Only the lines from the one containing "Energiesystem erleichtern." through the end of the records should be retyped, exactly and including both ends; pictures stay out.
----------
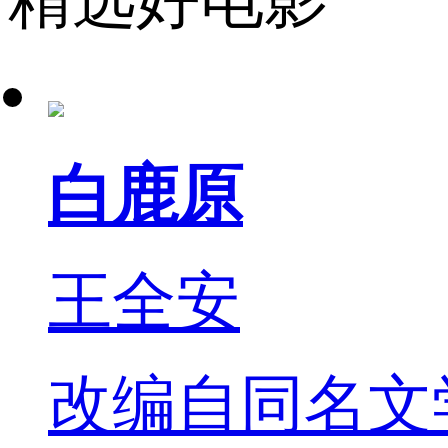
白鹿原
王全安
改编自同名文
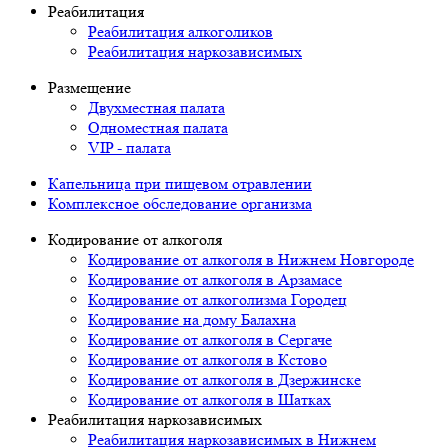
Реабилитация
Реабилитация алкоголиков
Реабилитация наркозависимых
Размещение
Двухместная палата
Одноместная палата
VIP - палата
Капельница при пищевом отравлении
Комплексное обследование организма
Кодирование от алкоголя
Кодирование от алкоголя в Нижнем Новгороде
Кодирование от алкоголя в Арзамасе
Кодирование от алкоголизма Городец
Кодирование на дому Балахна
Кодирование от алкоголя в Сергаче
Кодирование от алкоголя в Кстово
Кодирование от алкоголя в Дзержинске
Кодирование от алкоголя в Шатках
Реабилитация наркозависимых
Реабилитация наркозависимых в Нижнем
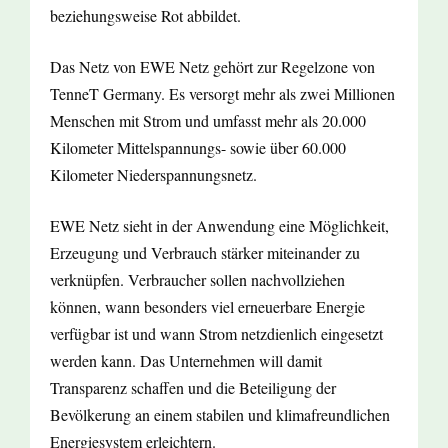
beziehungsweise Rot abbildet.
Das Netz von EWE Netz gehört zur Regelzone von
TenneT Germany. Es versorgt mehr als zwei Millionen
Menschen mit Strom und umfasst mehr als 20.000
Kilometer Mittelspannungs- sowie über 60.000
Kilometer Niederspannungsnetz.
EWE Netz sieht in der Anwendung eine Möglichkeit,
Erzeugung und Verbrauch stärker miteinander zu
verknüpfen. Verbraucher sollen nachvollziehen
können, wann besonders viel erneuerbare Energie
verfügbar ist und wann Strom netzdienlich eingesetzt
werden kann. Das Unternehmen will damit
Transparenz schaffen und die Beteiligung der
Bevölkerung an einem stabilen und klimafreundlichen
Energiesystem erleichtern.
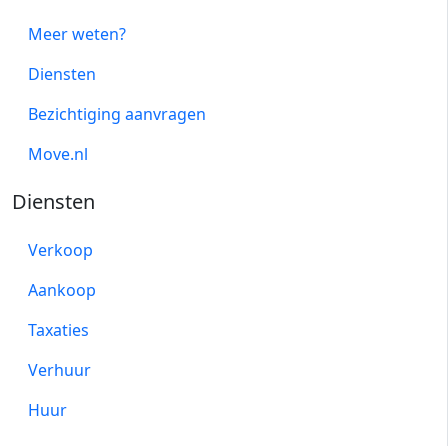
Meer weten?
Diensten
Bezichtiging aanvragen
Move.nl
Diensten
Verkoop
Aankoop
Taxaties
Verhuur
Huur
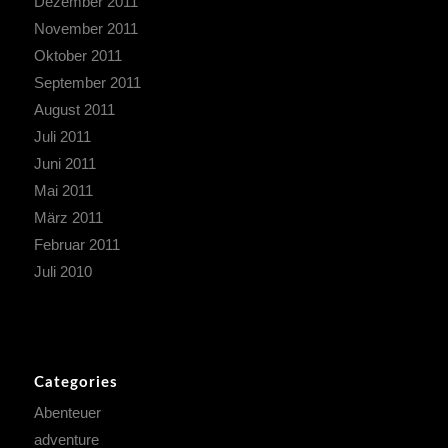
Dezember 2011
November 2011
Oktober 2011
September 2011
August 2011
Juli 2011
Juni 2011
Mai 2011
März 2011
Februar 2011
Juli 2010
Categories
Abenteuer
adventure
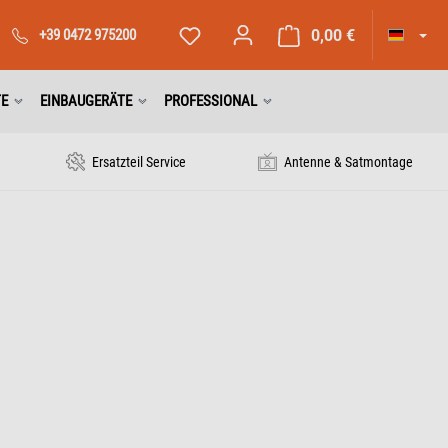
+39 0472 975200
0,00 €
TE
EINBAUGERÄTE
PROFESSIONAL
Ersatzteil Service
Antenne & Satmontage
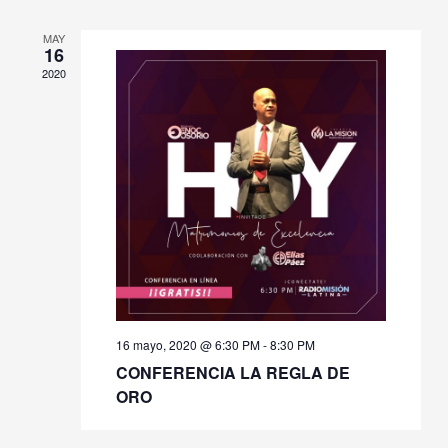
MAY
16
2020
16 mayo, 2020 @ 6:30 PM
-
8:30 PM
CONFERENCIA LA REGLA DE
ORO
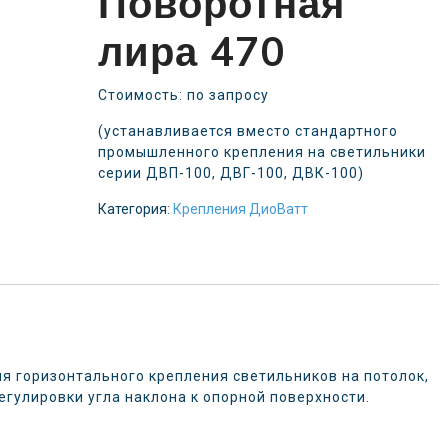
Поворотная
лира 470
Стоимость: по запросу
(устанавливается вместо стандартного
промышленного крепления на светильники
серии ДВП-100, ДВГ-100, ДВК-100)
Категория:
Крепления ДиоВатт
я горизонтального крепления светильников на потолок,
егулировки угла наклона к опорной поверхности.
----------
• Written response:
Energiesystem erleichtern.
Meer weten?
Diensten
Bezichtiging aanvragen
Move.nl
Diensten
Verkoop
Aankoop
Taxaties
Verhuur
Huur
Dezember 2011
November 2011
Oktober 2011
September 2011
August 2011
Juli 2011
Juni 2011
Mai 2011
März 2011
Februar 2011
Juli 2010
Categories
Abenteuer
adventure
+39 0472 975200
0,00 €
TE
EINBAUGERÄTE
PROFESSIONAL
Ersatzteil Service
Antenne & Satmontage
MAY
16
2020
16 mayo, 2020 @ 6:30 PM
-
8:30 PM
CONFERENCIA LA REGLA DE
ORO
Поворотная
лира 470
Стоимость: по запросу
(устанавливается вместо стандартного
промышленного крепления на светильники
серии ДВП-100, ДВГ-100, ДВК-100)
Категория:
Крепления ДиоВатт
я горизонтального крепления светильников на потолок,
егулировки угла наклона к опорной поверхности.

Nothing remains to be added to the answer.